Lima, donde se mezclan todas las razas de éste y del otro lado del océano, pero ahora, digo, casi siempre es el Atlántico, aunque también hay asiáticos, por supuesto, faltaría; cuando llegué no tenía ojos para las caras, aunque miraba, y miraba, lo juro, pero un ciego no puede ver. Ahora miro, y veo una nariz andina, y una de la selva, y unos ojos de pupila negra que sobrepasa los párpados, y determino la mezcla de razas, y los ojos rasgados, y también los rasgos pertinentes, afilados de un serrano, y el pelo azabache de una amazónica, y me emociono, y veo que veo más que cuando vine, y veo que al menos soy ya tuerto, pero que tengo que ver más, que aún no lo veo todo, o una buena parte, que aún miro a medias.

Lima, la ciudad de los reyes, qué poco original este Pizarro, supongo que por no ser menos que el Cusco, la ciudad imperial, pero como quedándose corto, qué cutre. Una noche más, y mañana otra, y luego me voy. Me vuelvo ya casi, en horas, a España, a Madrid, a Sigüenza, al otro lugar del universo. Qué se le va a hacer.

Islas Ballestas

La planeadora alcanza sus buenos nudos, nada que ver con los "peque-peque" de Puerto Maldonado, y el día está calmo. Sí, amigos, hoy, increíble, el Pacífico hace honor a su pacificidad y la leve ondulación de la superficie salada apenas traquetea nuestro avance. Durante el breve recorrido, quizá algo más de media hora en total, la costa desértica de la Península de Paracas va quedando a la izquierda, hasta que se pierde en la lejanía para quedar completamente rodeados de agua hasta todos los horizontes. Sólo un poco después se empieza a percibir la silueta de las islas entre la penumbra.

Las Islas Ballestas son un ramillete de peñascos de granito arrojados al océano. La desolación sería tan completa como en la costa, paraíso mineral de piedra y agua, si no fuera por el guano que cubre todas las superficies no verticales y que ya blanquea en la lejanía. Pero sobre todo, por las aves que lo producen.

No son muchas especies, tal vez cinco o seis sean las que más se ven, pero la abundancia es impresionante. Miles, cientos de miles de piqueros o alcatraces peruanos, (Sula variegata), el pájaro más abundante, salpican todas y cada una de las rocas, incluso los acantilados de bastante pendiente, mientras los cormoranes negros o guanays (Phalacrocorax bougainvillii) se amontonan ala con ala en las superfices más horizontales. El guano se recoge desde tiempos anteriores a los incas; éstos lo utilizaban, según han resultado algunos análisis, para fertilizar los andenes de cultivo del Valle Sagrado del Cusco, para lo cuál tenían que transportarlo desde la costa a través de su sofisticado sistema de caminos. Existen unos muretes de mampostería que circundan la parte alta de los acantilados para contener el guano, que se acumula durante cuatro o cinco años en gruesas capas antes de ser recogido. Otras aves comunes, aunque no llegan a formar masas tan notorias como las dos anteriores, son la bellísima gaviota inca o zarcillo (Larosterna inca), el impresionante pelícano peruano (Pelecanus thagus) y, por supuesto, el pequeño y simpático pingüino de Humboldt (Spheniscus humboldti). Todas ellas son endémicas de la corriente de Humboldt, pero la úntima además es especie rara, en peligro de extinción. Ha sido emocionante ver por primera vez un pingüino en libertad: se trata de aves exclusivas del hemisferio sur.
◆ ◆ ◆ ◆ ◆ ◆ ◆
◆ Ejercicios:
**1)** Según el fragmento, ¿para qué sirven los "muretes de mampostería" que rodean la parte alta de los acantilados? Responde en una a tres oraciones.
**2)** Haz una lista de todas las aves que nombra el fragmento, con sus nombres comunes y el nombre científico que da para cada una.
**3)** Resume en menos palabras el párrafo del fragmento que empieza con "La planeadora alcanza sus buenos nudos" sin perder sus datos principales.
◆ ◆ ◆ ◆ ◆ ◆ ◆
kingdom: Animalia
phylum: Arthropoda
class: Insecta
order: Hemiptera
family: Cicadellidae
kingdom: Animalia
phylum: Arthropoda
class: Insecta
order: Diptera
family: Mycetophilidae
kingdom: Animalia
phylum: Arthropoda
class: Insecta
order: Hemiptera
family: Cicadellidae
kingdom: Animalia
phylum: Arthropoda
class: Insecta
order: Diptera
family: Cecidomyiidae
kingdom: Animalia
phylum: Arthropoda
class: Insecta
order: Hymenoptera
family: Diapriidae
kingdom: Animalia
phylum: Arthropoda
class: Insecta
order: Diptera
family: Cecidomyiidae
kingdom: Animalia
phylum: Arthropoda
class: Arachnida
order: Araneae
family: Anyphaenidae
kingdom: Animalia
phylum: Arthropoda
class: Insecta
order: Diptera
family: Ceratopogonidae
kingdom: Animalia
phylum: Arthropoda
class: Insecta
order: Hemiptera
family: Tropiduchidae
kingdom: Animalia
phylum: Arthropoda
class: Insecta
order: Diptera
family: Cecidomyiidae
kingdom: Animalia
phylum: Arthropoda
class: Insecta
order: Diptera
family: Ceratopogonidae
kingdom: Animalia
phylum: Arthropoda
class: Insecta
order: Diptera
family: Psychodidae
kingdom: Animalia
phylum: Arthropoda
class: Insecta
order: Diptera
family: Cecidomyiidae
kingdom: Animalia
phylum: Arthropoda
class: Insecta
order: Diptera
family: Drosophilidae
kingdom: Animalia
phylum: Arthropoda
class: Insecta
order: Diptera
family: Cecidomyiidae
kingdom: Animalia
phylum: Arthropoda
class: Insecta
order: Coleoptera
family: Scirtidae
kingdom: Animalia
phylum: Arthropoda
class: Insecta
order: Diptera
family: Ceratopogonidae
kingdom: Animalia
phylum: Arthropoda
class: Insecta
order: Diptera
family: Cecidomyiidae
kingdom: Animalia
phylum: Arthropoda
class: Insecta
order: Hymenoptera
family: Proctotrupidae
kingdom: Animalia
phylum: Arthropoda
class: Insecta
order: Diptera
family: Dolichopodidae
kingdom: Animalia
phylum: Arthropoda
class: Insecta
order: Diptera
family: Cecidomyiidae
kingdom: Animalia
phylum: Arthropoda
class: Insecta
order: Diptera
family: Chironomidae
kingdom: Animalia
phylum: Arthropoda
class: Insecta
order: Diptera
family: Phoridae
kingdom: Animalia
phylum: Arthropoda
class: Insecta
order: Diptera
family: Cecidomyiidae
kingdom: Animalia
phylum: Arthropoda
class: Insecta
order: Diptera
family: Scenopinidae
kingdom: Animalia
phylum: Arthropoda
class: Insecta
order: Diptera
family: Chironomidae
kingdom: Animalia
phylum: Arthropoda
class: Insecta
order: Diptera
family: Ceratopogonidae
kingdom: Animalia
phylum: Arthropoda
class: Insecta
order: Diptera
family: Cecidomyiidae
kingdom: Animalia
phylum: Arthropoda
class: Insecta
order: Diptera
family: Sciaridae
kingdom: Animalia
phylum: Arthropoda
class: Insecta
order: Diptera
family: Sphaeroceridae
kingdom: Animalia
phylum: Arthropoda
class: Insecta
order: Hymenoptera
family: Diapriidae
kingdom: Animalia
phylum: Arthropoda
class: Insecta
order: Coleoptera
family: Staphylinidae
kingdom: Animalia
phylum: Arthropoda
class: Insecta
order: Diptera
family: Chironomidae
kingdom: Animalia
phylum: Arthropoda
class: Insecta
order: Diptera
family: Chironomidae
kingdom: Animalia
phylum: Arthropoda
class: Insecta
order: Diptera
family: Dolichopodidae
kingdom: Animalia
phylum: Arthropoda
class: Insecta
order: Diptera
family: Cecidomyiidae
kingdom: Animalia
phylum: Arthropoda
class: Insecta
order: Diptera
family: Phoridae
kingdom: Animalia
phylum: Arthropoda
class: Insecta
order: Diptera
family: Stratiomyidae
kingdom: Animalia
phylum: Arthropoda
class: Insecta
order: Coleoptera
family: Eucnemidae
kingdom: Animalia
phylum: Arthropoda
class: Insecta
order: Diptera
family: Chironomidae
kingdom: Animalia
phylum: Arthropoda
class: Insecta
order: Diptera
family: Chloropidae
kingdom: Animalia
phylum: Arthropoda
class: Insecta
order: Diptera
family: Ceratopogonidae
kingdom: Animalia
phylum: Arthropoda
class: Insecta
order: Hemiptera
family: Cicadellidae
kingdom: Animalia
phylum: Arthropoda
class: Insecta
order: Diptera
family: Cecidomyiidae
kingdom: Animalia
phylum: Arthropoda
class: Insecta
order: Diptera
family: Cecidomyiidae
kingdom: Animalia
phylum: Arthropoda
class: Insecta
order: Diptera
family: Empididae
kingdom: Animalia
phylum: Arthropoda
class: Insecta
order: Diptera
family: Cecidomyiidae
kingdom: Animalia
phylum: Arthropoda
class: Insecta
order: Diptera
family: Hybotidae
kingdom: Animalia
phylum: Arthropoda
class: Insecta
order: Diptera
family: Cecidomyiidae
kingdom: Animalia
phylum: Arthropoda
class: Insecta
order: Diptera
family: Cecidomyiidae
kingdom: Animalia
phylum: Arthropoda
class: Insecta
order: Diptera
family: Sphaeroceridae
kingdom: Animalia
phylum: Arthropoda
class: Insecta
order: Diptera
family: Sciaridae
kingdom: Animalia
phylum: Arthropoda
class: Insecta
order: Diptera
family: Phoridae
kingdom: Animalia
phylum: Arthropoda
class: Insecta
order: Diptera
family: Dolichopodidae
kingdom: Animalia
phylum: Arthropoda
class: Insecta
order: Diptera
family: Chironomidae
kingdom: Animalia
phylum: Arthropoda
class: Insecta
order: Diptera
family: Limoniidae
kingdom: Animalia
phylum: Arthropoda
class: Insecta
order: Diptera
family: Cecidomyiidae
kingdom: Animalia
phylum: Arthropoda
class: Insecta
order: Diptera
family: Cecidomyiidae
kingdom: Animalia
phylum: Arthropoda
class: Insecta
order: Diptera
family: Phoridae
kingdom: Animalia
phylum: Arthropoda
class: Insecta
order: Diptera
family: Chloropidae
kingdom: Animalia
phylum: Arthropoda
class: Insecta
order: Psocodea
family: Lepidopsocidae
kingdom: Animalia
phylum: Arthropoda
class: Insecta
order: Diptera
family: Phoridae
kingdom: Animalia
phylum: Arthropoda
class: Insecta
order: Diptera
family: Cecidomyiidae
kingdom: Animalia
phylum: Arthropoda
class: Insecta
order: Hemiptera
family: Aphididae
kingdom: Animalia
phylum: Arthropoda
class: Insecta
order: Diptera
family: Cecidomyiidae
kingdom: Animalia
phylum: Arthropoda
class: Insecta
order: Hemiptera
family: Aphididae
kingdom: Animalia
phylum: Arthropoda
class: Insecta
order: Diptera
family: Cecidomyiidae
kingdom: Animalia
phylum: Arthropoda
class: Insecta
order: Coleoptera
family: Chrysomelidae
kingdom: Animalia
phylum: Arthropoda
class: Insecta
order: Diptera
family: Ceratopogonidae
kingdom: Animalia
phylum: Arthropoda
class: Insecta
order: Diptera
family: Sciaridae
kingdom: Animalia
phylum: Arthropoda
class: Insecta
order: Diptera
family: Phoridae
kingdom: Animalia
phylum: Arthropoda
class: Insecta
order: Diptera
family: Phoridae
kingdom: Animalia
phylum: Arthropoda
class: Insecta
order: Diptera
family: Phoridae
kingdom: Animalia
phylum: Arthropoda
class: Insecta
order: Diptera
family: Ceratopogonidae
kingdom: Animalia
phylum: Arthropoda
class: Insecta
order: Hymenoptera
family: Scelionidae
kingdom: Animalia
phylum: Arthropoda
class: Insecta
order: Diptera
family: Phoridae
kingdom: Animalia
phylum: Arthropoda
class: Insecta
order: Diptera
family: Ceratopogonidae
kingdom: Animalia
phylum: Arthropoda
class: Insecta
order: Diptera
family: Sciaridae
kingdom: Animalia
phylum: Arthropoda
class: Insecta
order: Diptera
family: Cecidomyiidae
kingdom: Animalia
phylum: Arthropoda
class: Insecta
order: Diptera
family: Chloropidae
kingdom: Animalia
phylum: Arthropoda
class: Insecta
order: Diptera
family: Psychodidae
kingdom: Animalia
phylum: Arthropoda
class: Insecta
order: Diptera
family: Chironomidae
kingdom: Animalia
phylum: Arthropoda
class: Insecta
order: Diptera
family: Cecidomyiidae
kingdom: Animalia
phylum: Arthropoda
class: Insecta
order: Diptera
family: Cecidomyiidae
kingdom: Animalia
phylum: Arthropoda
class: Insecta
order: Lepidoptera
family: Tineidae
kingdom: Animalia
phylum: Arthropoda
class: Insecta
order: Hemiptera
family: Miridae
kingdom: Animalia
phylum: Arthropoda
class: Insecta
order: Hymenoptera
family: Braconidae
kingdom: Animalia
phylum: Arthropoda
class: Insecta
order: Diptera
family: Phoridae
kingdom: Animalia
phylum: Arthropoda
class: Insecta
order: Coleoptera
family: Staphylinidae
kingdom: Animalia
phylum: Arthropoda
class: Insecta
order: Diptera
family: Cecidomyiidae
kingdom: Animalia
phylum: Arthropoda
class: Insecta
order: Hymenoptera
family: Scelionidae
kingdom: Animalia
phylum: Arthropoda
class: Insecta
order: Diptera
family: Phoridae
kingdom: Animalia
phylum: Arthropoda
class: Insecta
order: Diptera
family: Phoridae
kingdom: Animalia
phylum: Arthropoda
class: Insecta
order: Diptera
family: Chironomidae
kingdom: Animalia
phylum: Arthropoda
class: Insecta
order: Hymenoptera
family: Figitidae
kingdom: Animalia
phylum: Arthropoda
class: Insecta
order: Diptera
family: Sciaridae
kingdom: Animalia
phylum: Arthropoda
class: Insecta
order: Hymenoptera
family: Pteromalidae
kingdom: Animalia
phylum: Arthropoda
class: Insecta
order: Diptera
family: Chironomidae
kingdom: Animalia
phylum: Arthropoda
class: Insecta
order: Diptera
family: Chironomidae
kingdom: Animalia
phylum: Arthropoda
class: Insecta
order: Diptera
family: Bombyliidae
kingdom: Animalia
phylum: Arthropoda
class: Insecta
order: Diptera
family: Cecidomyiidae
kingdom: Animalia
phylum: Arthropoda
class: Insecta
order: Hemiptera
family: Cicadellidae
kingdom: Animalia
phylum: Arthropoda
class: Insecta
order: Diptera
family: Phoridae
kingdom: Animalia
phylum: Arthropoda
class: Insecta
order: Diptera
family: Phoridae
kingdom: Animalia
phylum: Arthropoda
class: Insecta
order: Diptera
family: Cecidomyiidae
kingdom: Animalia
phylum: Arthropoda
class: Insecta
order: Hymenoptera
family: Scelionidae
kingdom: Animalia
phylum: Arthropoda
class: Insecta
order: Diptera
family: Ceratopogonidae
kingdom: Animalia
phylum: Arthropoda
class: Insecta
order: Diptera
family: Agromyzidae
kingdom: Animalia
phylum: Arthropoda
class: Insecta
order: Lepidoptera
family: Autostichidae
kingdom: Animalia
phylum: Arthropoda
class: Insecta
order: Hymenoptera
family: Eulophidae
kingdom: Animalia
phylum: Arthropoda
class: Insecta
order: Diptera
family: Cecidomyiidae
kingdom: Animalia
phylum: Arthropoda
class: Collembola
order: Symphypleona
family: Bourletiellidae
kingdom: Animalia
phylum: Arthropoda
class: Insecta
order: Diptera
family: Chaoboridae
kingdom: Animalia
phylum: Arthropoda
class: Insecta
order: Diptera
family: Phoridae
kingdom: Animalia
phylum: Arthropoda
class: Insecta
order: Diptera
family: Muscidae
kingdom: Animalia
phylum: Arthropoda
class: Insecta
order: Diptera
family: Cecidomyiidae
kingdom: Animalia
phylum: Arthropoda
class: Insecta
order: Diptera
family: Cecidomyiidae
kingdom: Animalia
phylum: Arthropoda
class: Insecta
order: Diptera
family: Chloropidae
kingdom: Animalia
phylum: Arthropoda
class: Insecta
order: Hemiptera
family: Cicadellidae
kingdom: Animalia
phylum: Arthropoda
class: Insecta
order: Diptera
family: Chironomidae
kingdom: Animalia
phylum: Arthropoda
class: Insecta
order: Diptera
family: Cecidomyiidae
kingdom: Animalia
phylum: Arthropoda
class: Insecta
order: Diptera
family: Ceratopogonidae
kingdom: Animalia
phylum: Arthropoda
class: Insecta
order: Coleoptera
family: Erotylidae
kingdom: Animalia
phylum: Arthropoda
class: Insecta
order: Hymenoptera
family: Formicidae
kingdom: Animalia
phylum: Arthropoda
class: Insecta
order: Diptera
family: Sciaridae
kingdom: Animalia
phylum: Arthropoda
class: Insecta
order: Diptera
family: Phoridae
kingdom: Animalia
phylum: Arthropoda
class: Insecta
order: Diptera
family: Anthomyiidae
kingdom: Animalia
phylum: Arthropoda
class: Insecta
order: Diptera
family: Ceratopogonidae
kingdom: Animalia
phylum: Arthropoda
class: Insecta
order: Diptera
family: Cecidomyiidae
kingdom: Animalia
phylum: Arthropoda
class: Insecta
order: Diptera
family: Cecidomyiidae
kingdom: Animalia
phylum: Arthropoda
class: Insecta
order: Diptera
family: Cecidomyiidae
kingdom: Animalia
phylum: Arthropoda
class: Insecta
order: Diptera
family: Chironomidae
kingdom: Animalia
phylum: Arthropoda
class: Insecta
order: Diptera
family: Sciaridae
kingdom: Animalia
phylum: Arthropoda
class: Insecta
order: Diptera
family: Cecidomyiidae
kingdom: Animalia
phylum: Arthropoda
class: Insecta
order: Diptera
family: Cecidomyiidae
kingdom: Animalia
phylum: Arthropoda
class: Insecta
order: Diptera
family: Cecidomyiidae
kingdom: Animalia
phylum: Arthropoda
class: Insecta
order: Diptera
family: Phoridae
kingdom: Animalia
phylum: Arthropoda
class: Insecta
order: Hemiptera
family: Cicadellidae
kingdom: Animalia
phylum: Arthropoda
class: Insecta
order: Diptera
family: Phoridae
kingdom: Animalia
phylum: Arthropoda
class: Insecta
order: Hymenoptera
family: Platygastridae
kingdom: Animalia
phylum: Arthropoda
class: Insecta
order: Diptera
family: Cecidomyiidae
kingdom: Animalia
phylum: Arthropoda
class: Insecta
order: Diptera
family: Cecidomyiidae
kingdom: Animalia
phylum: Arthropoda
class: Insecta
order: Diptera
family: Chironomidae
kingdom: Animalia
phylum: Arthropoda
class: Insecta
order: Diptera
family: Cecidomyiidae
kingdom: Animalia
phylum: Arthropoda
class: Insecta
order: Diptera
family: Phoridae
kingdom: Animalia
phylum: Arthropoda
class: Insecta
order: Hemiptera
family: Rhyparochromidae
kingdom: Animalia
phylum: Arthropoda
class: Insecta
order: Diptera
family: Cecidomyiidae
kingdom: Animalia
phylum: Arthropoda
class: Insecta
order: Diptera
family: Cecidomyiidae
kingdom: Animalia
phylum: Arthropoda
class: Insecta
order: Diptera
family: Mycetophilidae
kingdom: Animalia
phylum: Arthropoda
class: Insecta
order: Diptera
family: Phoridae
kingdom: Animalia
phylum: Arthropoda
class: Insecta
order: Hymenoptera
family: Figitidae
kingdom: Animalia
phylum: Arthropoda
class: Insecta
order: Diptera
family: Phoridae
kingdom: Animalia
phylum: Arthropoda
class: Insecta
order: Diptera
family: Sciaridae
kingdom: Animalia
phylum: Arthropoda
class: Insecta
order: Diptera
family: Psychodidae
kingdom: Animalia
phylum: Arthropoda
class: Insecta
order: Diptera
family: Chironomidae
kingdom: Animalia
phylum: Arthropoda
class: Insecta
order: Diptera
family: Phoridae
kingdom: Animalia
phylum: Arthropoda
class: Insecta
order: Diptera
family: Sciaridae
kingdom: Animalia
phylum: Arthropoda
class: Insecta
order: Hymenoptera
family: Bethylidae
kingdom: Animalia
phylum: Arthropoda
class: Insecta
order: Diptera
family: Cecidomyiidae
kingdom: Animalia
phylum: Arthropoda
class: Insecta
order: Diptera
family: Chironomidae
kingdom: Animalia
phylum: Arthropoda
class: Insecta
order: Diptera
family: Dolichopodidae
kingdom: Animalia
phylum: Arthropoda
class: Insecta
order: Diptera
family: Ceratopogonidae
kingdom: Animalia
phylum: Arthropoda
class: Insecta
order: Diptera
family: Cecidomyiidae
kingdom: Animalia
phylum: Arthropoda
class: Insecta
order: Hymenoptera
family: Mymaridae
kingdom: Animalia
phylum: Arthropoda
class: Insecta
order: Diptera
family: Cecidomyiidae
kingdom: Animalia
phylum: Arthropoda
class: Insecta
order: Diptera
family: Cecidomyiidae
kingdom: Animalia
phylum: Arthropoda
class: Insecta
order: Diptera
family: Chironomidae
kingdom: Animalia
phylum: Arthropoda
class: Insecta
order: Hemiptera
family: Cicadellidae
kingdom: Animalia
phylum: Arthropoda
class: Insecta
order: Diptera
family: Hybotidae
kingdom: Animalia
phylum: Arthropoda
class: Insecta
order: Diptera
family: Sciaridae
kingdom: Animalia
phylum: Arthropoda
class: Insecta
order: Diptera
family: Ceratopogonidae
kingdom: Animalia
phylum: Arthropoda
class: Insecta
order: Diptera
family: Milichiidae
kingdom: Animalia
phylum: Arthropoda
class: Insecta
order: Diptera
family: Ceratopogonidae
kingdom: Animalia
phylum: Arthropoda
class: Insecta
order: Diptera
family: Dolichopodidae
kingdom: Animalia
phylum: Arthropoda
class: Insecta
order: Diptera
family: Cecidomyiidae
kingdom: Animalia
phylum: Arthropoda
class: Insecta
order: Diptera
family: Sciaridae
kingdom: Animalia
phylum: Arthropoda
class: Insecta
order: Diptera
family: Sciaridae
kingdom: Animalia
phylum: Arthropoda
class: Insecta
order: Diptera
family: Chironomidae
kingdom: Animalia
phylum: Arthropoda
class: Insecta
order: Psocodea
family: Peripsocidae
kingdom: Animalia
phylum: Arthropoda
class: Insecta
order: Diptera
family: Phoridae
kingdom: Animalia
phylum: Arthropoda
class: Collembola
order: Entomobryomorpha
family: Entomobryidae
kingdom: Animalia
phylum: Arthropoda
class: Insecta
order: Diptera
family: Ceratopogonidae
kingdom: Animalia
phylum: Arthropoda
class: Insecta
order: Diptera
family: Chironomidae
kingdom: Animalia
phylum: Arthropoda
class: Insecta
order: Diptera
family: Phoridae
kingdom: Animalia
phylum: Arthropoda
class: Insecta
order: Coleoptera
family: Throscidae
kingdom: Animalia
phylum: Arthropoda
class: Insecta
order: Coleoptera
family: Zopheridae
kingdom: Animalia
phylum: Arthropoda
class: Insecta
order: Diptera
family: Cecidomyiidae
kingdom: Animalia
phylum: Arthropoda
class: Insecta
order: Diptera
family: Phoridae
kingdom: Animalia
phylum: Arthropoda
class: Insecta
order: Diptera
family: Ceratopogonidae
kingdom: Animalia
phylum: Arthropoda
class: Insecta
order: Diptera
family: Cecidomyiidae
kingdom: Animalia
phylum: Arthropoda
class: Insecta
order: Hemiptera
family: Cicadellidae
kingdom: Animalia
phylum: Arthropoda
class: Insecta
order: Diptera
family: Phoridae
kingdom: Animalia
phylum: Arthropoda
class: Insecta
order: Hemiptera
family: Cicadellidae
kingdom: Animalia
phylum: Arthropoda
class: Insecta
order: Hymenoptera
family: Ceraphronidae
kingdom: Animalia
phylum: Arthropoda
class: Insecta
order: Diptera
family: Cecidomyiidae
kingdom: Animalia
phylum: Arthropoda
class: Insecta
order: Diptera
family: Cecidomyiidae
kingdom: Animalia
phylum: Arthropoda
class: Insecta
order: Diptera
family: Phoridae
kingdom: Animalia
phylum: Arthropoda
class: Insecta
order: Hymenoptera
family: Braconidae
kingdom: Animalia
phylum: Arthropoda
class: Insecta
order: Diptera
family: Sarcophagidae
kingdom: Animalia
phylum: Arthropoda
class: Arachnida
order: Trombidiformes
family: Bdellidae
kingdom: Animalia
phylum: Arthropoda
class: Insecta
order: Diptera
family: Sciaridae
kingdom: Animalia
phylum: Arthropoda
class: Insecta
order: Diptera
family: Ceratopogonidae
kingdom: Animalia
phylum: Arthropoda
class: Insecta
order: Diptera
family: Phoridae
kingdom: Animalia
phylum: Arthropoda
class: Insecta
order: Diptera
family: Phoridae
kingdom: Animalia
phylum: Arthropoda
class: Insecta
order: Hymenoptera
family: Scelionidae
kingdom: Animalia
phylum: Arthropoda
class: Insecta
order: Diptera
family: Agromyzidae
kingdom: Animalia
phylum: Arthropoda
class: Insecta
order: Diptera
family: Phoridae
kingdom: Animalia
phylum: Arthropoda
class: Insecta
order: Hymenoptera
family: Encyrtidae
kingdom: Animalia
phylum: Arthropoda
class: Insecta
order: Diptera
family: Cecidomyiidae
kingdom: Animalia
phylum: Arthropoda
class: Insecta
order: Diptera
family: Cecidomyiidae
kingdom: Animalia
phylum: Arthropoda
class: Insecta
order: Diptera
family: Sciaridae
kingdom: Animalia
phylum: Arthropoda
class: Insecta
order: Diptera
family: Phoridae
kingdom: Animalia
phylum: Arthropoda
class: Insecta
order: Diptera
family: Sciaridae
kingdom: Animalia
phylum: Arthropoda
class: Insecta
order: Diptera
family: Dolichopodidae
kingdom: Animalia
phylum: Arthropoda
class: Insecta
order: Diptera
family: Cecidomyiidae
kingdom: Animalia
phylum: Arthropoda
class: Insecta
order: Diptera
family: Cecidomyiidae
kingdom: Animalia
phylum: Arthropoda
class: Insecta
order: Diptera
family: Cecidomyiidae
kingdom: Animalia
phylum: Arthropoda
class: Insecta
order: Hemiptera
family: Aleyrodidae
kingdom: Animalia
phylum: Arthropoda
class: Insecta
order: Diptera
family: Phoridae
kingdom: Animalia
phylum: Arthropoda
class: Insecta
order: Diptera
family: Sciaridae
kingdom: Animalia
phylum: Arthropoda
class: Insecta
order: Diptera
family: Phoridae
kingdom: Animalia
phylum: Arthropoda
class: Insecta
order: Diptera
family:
◆ ◆ ◆ ◆ ◆ ◆ ◆
◆ Soluciones:
**1)** Sirven para contener el guano. Este se acumula en capas gruesas durante cuatro o cinco años antes de que lo recojan.

**2)**
- Piquero o alcatraz peruano (Sula variegata)
- Cormorán negro o guanay (Phalacrocorax bougainvillii)
- Gaviota inca o zarcillo (Larosterna inca)
- Pelícano peruano (Pelecanus thagus)
- Pingüino de Humboldt (Spheniscus humboldti)

**3)** La planeadora va mucho más rápido que los "peque-peque" de Puerto Maldonado, y el Pacífico está en calma. En un recorrido de algo más de media hora, la costa desértica de la Península de Paracas queda a la izquierda hasta perderse de vista, y solo se ve agua por todos lados. Poco después empiezan a verse las siluetas de las islas en la penumbra.